Senator DUNCAN-HUGHES (South Australia) . - Several years ago 1 raised this matter in relation to some minor taxing bill. I expressed the view, which is not in any way extreme, that if it is incumbent upon the taxpayer to pay his tax when assessed, it should be equally incumbent upon the Commissioner to refund any over-assessment, which is admitted by him to be such. The Minister then in charge of the bill (Senator Brennan) explained that the word " may " was mandatory, and had been held to be so by the courts ; for that reason there was no necessity to stipulate " shall " in lieu of " may ". In view of the fact that this is the bill under which income tax, which is the principal form of direct taxation, is levied in Australia, I see no reason why the word " may " should persist in this clause. In drawing attention to this matter I am actuated only by a desire to see that equal justice is rendered to both parties. If honorable senators study the bill they will find that section after section contains the phraseology the taxpayer " shall " do this or that. If it is clear, on the Commissioner's own admission, that the excess of tax is repayable, the clause should read that it "shall" be repaid. That is only just.

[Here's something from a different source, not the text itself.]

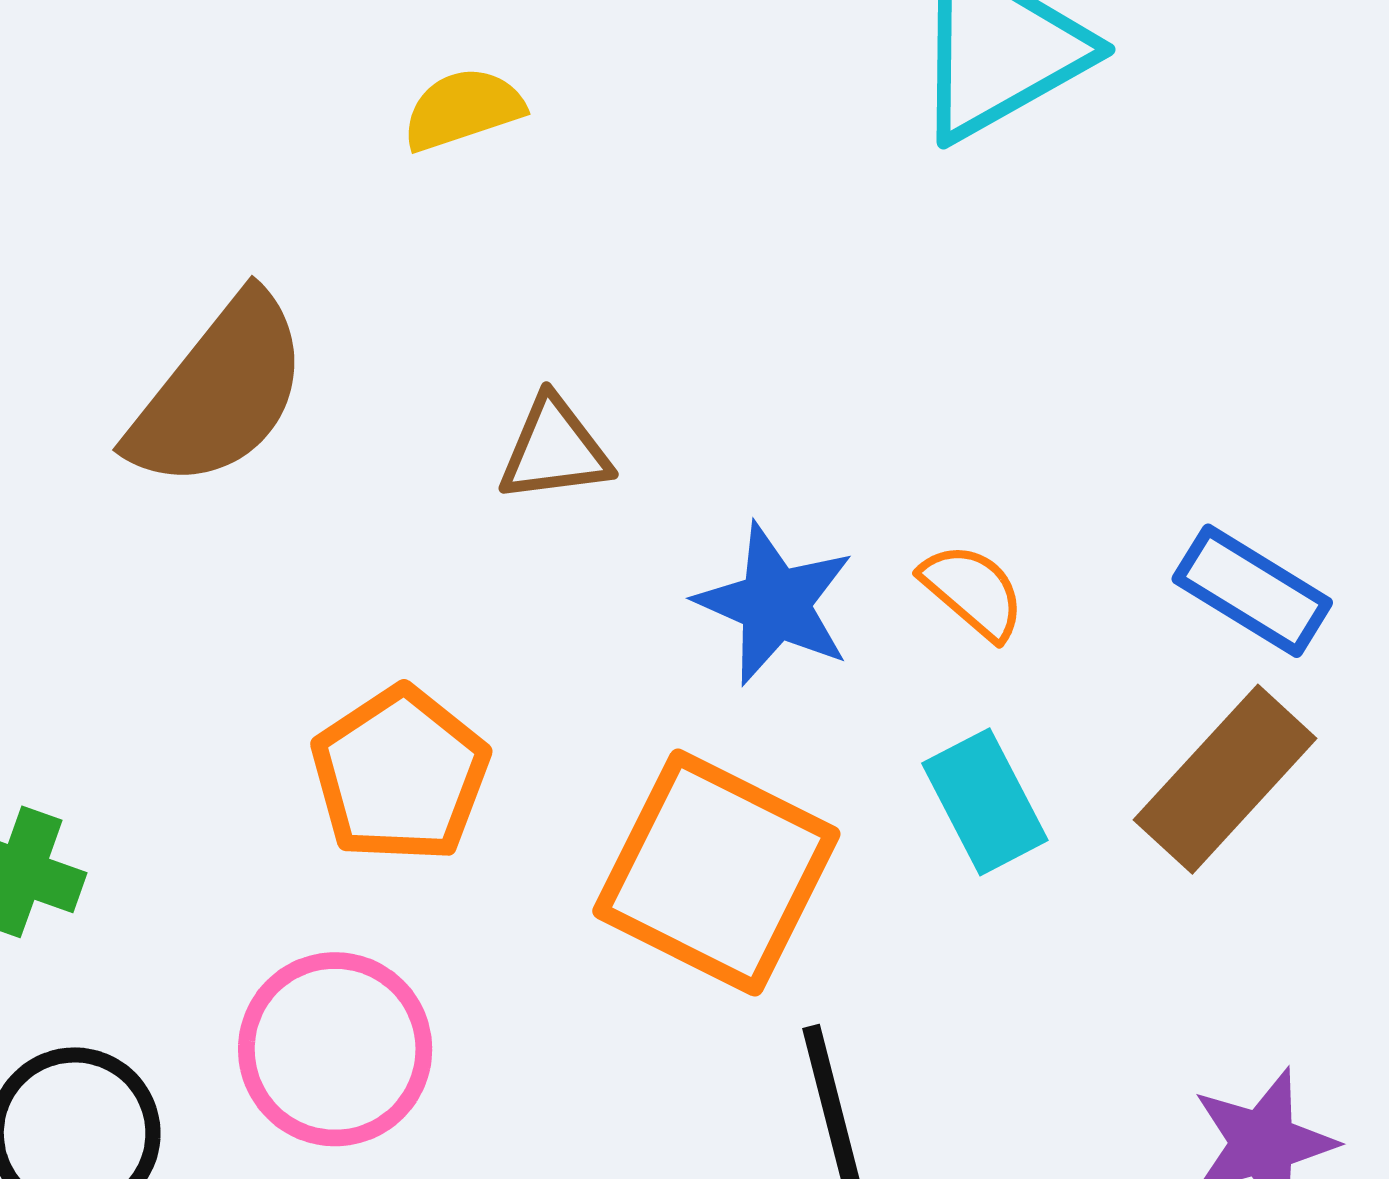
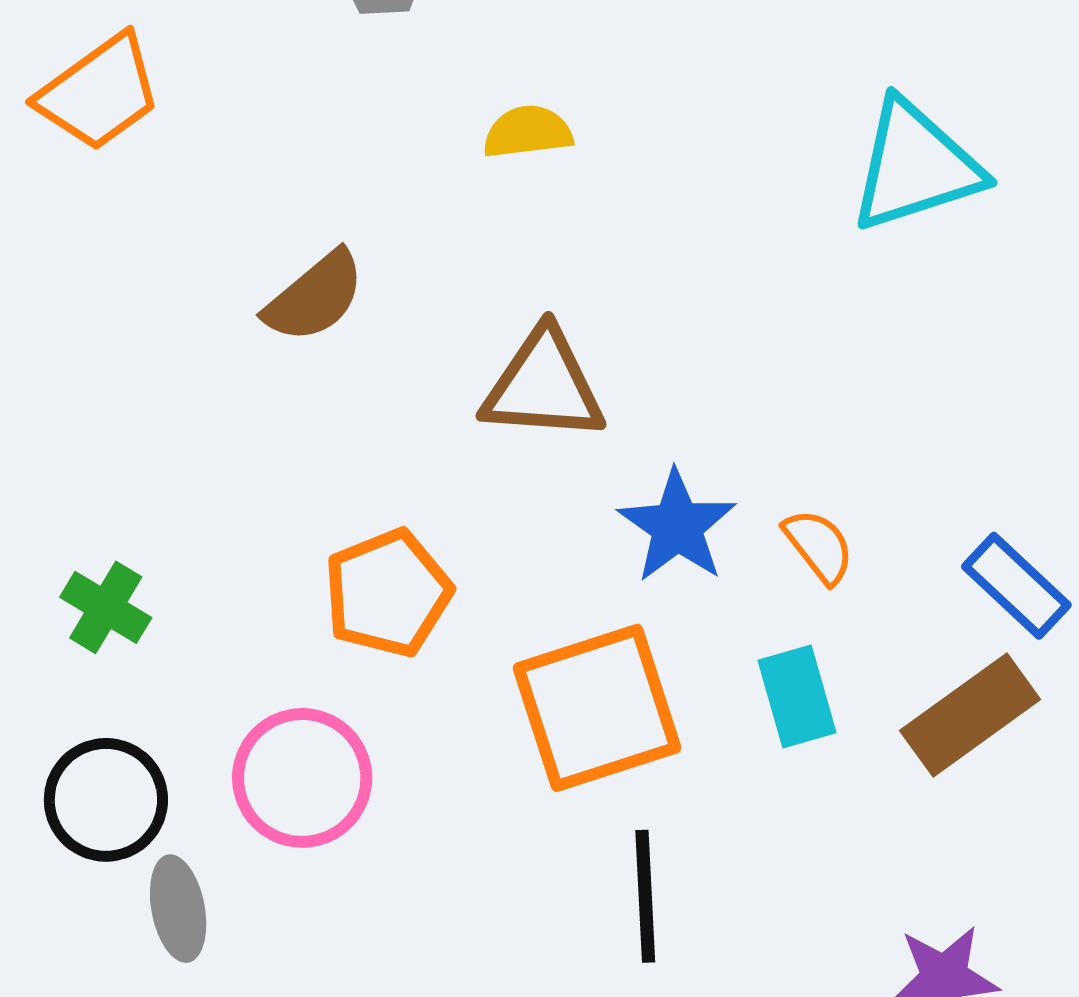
brown semicircle: (219, 392) -> (315, 297), size x0.7
brown triangle: (555, 450) -> (543, 386), size x1.5
orange square: (716, 873) -> (597, 708), turned 34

Senator A.J. McLACHLAN (South

Australia - Postmaster-General) [9.43] . - The honorable senator is quite correct in stating that compulsion embodied in the word " shall ", is employed against the taxpayer, while it is not employed where the Commissioner is concerned. There is a reason for the adoption of this language in relation to what is a clear liability on the part of the Commissioner. The amendment of the assessment reduced the liability of the taxpayer. Money has been paid by him in excess of what ought to have been paid, and an action lies against the Commissioner for the recovery of it. The view expressed by the Crown Law authorities is that if the word " shall " is inserted in reference to the Commissioner in a taxing measure such as this he is obliged to refund the money without the right of any set-off. In the majority of contentious cases the Commissioner has other claims against the taxpayer. That is why there is a statutory obligation on the taxpayer, but not on the Commissioner. The provision has been so worded in order to make sure that the Crown gets the money which may be owing to it on some other account of the taxpayer.